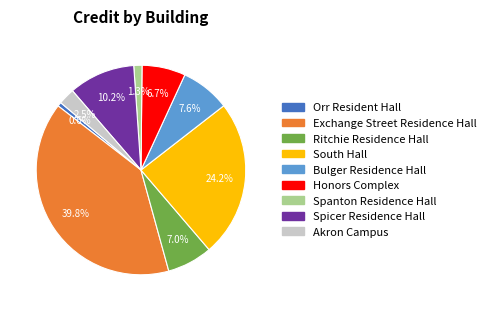

Does any single category account for the majority?

No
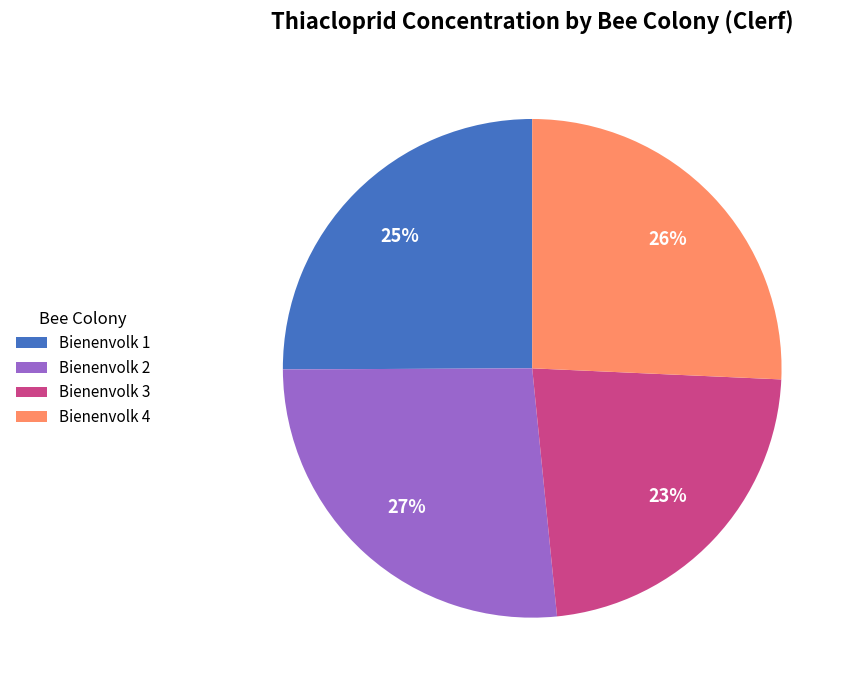

True or false: Bienenvolk 3 accounts for 17% of the total.

False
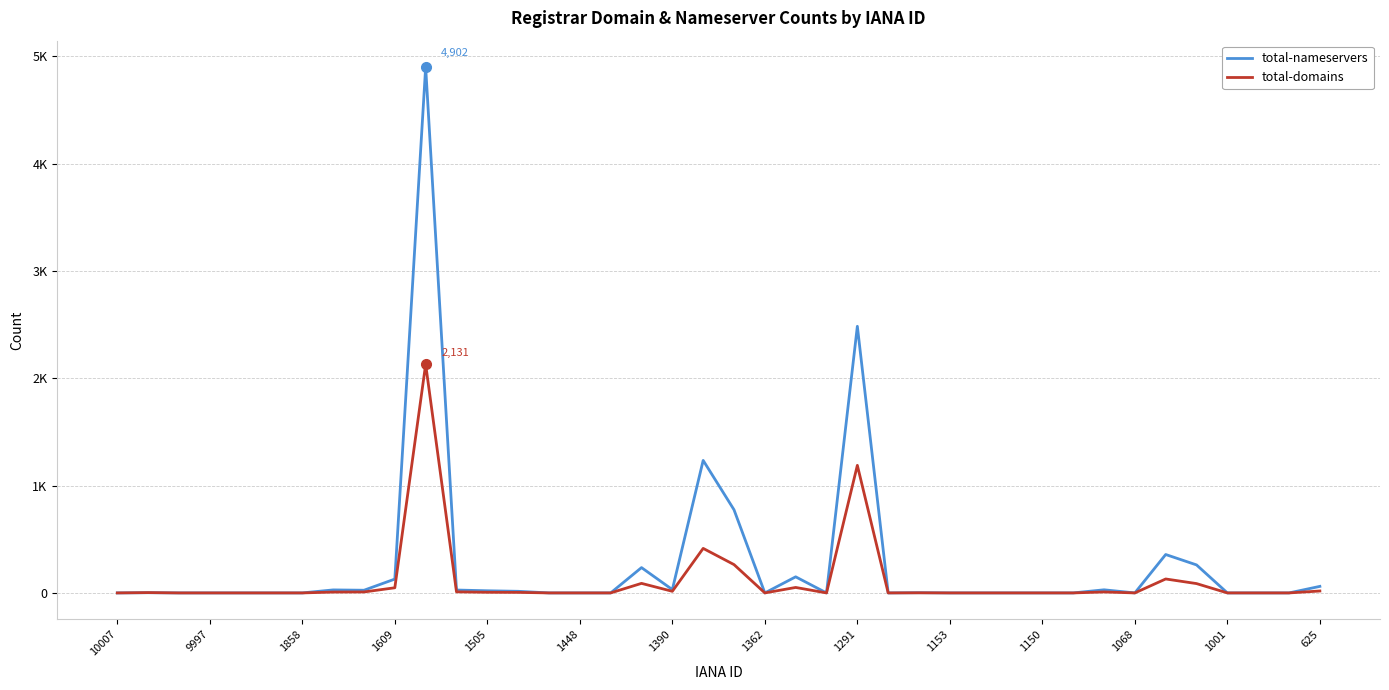

What are all the series names shown in the legend?

total-nameservers, total-domains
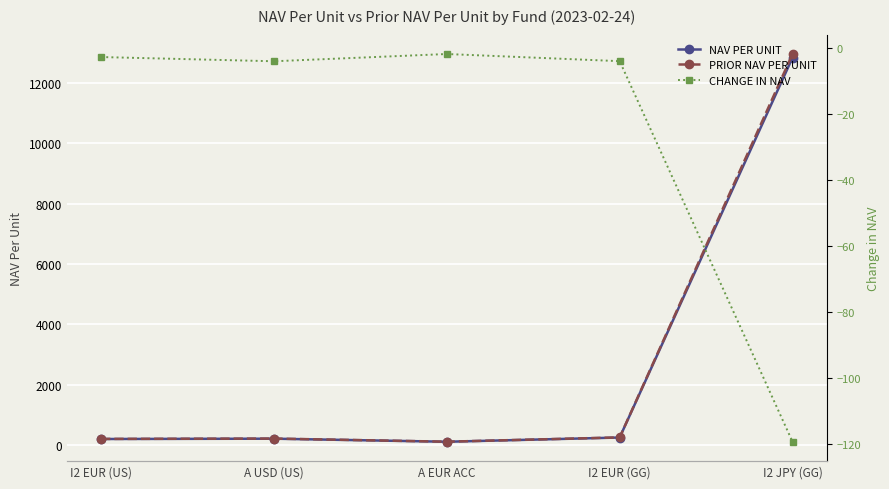

How many data points does each series have?

5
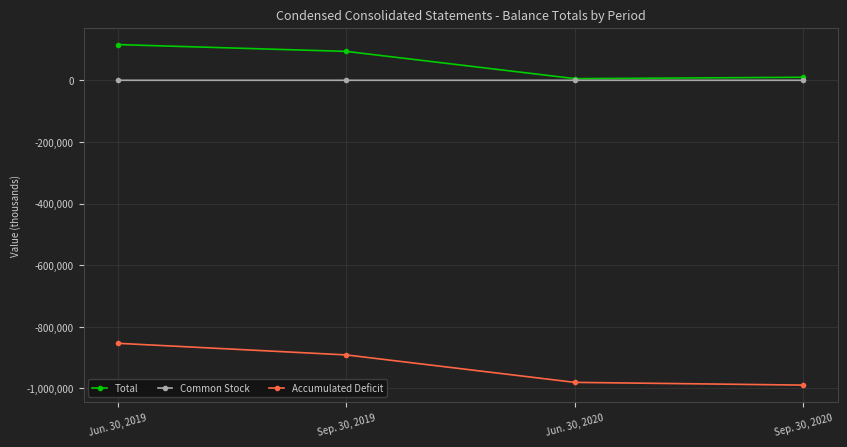

At which label is Accumulated Deficit closest to -921262?

Sep. 30, 2019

__WORK REQUIRED__. Reproduce everything from the line containing "At which label" down to the final line of the rows, both included, without any changes.

__ANSWER BOX__.
At which label is Accumulated Deficit closest to -921262?

Sep. 30, 2019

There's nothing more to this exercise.